Selected excerpt

++++++++

WHY NPR IS NO LONGER
ON LOCAL RADIO IN THE RIO GRANDE VALLEY
We
personally observed many of the events described above during two consulting
efforts by our parent company Ken Mills Agency, LLC.
In
2009 we were part of an effort by Texas Public Radio in San Antonio to bring a
competing NPR station to the Valley. This never came to fruition because at the
time the U.S. was in a deep recession and no money was available.
Since
March of 2019, after the sale of RGPR was announced, we have provided pro bono
consultation to several folks who wanted to establish a new NPR News station in
the Rio Grande Valley.
Though
there has been sincere interest, no new NPR station is likely to appear in the
Valley for quite some time.
Mario Muñoz |
Ironically,
the biggest obstacle we have faced came inside RGPR itself. During the recent
lame duck period after the sale but before the deal was finalized on May 30,
the two primary announcers on RGPR – Chris Maley and Mario Muñoz – refused to
tell listeners that the station was being sold and NPR would soon leave the
airwaves.

++++++++

Work to complete
(a) According to the excerpt on NPR leaving Rio Grande Valley radio, why did the 2009 effort to bring a competing NPR station to the Valley never come to fruition?
(b) List every organization named in the excerpt on NPR leaving Rio Grande Valley radio.
(c) In the excerpt on NPR leaving Rio Grande Valley radio, rewrite the paragraph beginning "Ironically, the biggest obstacle" in fewer words, keeping its main facts.

++++++++

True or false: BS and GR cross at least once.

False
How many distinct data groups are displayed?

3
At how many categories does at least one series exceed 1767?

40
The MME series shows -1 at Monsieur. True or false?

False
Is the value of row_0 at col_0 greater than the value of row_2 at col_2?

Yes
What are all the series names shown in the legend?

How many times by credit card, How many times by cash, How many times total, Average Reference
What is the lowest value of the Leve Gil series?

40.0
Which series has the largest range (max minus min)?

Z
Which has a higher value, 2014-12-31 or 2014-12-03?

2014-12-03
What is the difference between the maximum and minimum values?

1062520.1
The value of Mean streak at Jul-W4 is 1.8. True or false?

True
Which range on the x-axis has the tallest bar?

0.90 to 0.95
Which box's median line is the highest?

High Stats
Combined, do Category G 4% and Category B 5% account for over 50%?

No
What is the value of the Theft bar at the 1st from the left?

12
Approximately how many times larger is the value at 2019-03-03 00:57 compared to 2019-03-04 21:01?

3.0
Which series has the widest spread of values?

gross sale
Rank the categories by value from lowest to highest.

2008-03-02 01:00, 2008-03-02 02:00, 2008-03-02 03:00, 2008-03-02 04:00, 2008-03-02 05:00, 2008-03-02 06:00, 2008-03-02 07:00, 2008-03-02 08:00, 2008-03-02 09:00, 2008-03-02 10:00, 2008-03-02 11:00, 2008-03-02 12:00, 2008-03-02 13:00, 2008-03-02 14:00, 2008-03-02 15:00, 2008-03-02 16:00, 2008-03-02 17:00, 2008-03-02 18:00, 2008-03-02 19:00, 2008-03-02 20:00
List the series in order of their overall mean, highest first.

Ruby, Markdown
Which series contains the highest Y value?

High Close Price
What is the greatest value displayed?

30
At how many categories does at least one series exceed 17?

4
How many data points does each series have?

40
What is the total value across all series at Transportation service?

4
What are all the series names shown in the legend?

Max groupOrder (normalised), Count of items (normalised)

++++++++

Answers to each task
(a) The U.S. was in a deep recession at the time, and no money was available.

(b) Ken Mills Agency, LLC; Texas Public Radio; NPR; RGPR

(c) The biggest obstacle came from inside RGPR. After the sale but before the deal closed on May 30, its two primary announcers, Chris Maley and Mario Muñoz, refused to tell listeners that the station was being sold and that NPR would soon go off the air.